Built an advanced process control (APC) layer on top of the DCS: first-principles models combined with model predictive control (MPC) achieve automatic temperature cruising, closing the digital loop for the production line.

Results

Significant cost reduction and output increase. The AI-agent optimization method was published at IEEE ICAIM 2025 (“Optimizing the Emulsion Polymerization Reaction Process Using AI Agents”).

Operations

Operations

LLM × Classical Operations Research: Intelligent Scheduling

Scheduling upgraded from experience-driven to algorithm-driven

Client: Ningbo Huaxiang (automotive Tier-1 supplier)

Context

High-mix, low-volume injection molding and assembly scheduling with complex, frequently changing rules — traditionally dependent on senior planners’ experience, slow to respond and hard to pass on.

Approach

An LLM converts business rules written in natural language into optimization models solvable by CPLEX, forming a human-AI collaboration loop: humans prepare rules and data → AI models and solves → humans review and release. The program spans both the R&D value chain (SOR extraction, intelligent BOM, simulation capability center) and operations (IoT, intelligent injection molding).

Results

Scheduling decisions upgraded from experience-driven to algorithm-driven; business rules are now maintained in natural language, so rule changes no longer require algorithm engineers to rewrite code.

Operations

30% Energy Saving in Battery Coating: Co-optimizing Process and Energy

30% energy saving in the coating process, cross-department co-optimization

Client: ATL (Amperex Technology Ltd.), lithium batteries

Context

Coating-and-drying is the biggest energy consumer in battery making: solvent (NMP) evaporation demands huge volumes of hot air, while exhaust is safety-constrained (solvent concentration must stay below limits). Traditionally, manufacturing owned the line speed and facilities owned the exhaust system — each department kept its own margin, so exhaust ran at worst-case maximum around the clock, wasting energy.

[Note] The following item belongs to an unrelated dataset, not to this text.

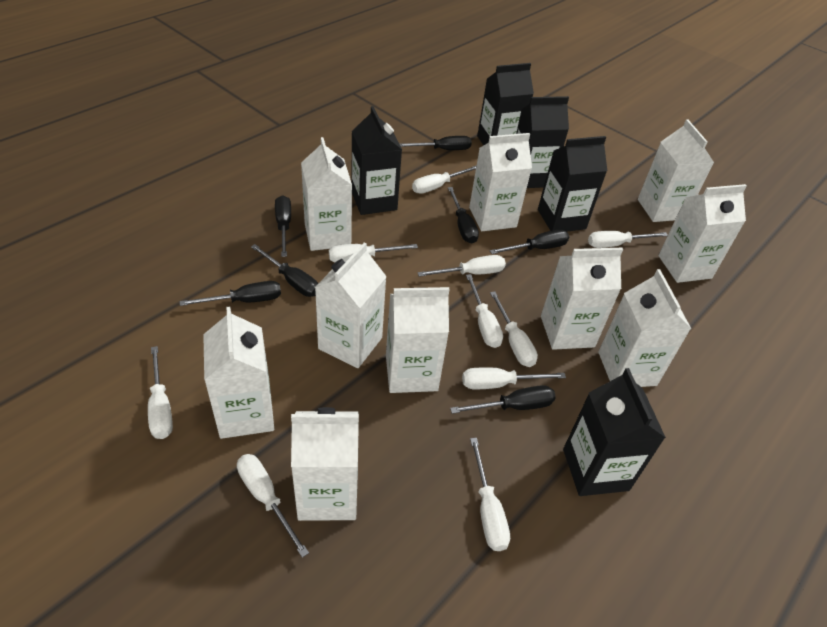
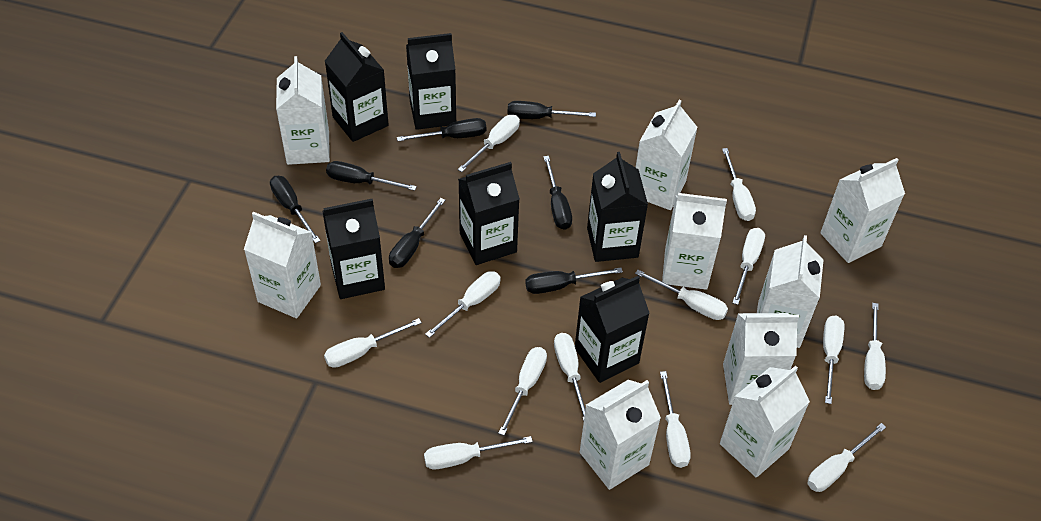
black carton: [351,106,402,215] [477,63,534,145] [516,96,569,188] [538,136,607,232] [563,368,666,496] = 5 -> [323,199,385,299] [325,32,389,142] [406,33,456,130] [458,162,520,265] [575,276,650,383] [587,152,648,262] = 6
white carton: [203,306,274,439] [291,407,359,521] [301,137,352,251] [315,243,387,368] [386,287,450,393] [469,133,532,231] [541,248,623,350] [598,269,691,387] [638,119,714,222] [658,184,747,283] = 10 -> [244,212,321,318] [276,56,330,165] [580,380,661,490] [635,100,698,210] [662,193,727,290] [720,366,810,478] [723,313,799,405] [757,235,824,348] [820,158,905,263] = 9
white screwdriver: [148,346,173,439] [237,454,309,558] [329,244,418,262] [412,165,477,194] [417,255,506,277] [462,367,566,389] [466,274,503,348] [470,438,510,551] [490,291,538,367] [588,231,668,248] = 10 -> [324,318,422,368] [424,436,533,469] [425,271,501,338] [458,115,520,172] [498,347,547,435] [554,333,585,421] [635,270,728,320] [660,371,691,468] [722,148,756,221] [732,228,765,305] [807,423,886,492] [823,315,844,404] [864,303,886,390] = 13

Approach: business modeling (the core method)

A textbook application of “data flow drives the value stream” — the key is not the algorithm but the business model:

  1. Find the key factors: interviewed process, equipment and facility experts to identify what truly drives energy and safety
  2. Build the production process model: put the cross-department causality into one model — causes: production speed (manufacturing), exhaust speed (facilities) and other factors; effects: energy consumption and safety (solvent concentration). For the first time both departments shared one causal picture
  3. Close the loop with AI: the model computes the minimum exhaust required for the current production state and feeds the result back to the inputs, optimizing continuously — exhaust went from “always at worst-case maximum” to “supplied as actually needed”

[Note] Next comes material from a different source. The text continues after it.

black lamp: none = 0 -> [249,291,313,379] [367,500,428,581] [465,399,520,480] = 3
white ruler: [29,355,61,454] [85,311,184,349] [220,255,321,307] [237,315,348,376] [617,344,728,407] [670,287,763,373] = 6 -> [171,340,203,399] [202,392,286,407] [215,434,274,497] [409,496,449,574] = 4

Production process model: input factors flow through the process model to outcomes; AI closes the loop from outcomes back to factors

Results

30% energy saving in the coating process; safety constraints always satisfied (solvent concentration under real-time control); manufacturing and facilities moved from separate margins to data-driven cross-department coordination. The method was later extended to more scenarios, saving roughly 0.8 TWh cumulatively.

Operations

The WEF's First "Lighthouse Factory" in Global Heavy Industry

Central control + flexible lines + digital twin + advanced planning & scheduling

Client: Sany Heavy Industry (construction machinery)

Context

Heavy industry — high-mix, low-volume, asset-heavy — long trailed consumer electronics in line flexibility and operational transparency, with no industry benchmark for digital transformation.

Approach

Founded and led the Industrial Software Institute: a self-developed microservice platform integrating production lines / AGV / MES / SAP; flexible line-control software enabling mass customization; factory digital twin; advanced planning and scheduling built on CPLEX / OptaPlanner.

Results

The digitalization practice helped Sany’s piling-machinery plant become the WEF’s first “Lighthouse Factory” in global heavy industry (2020).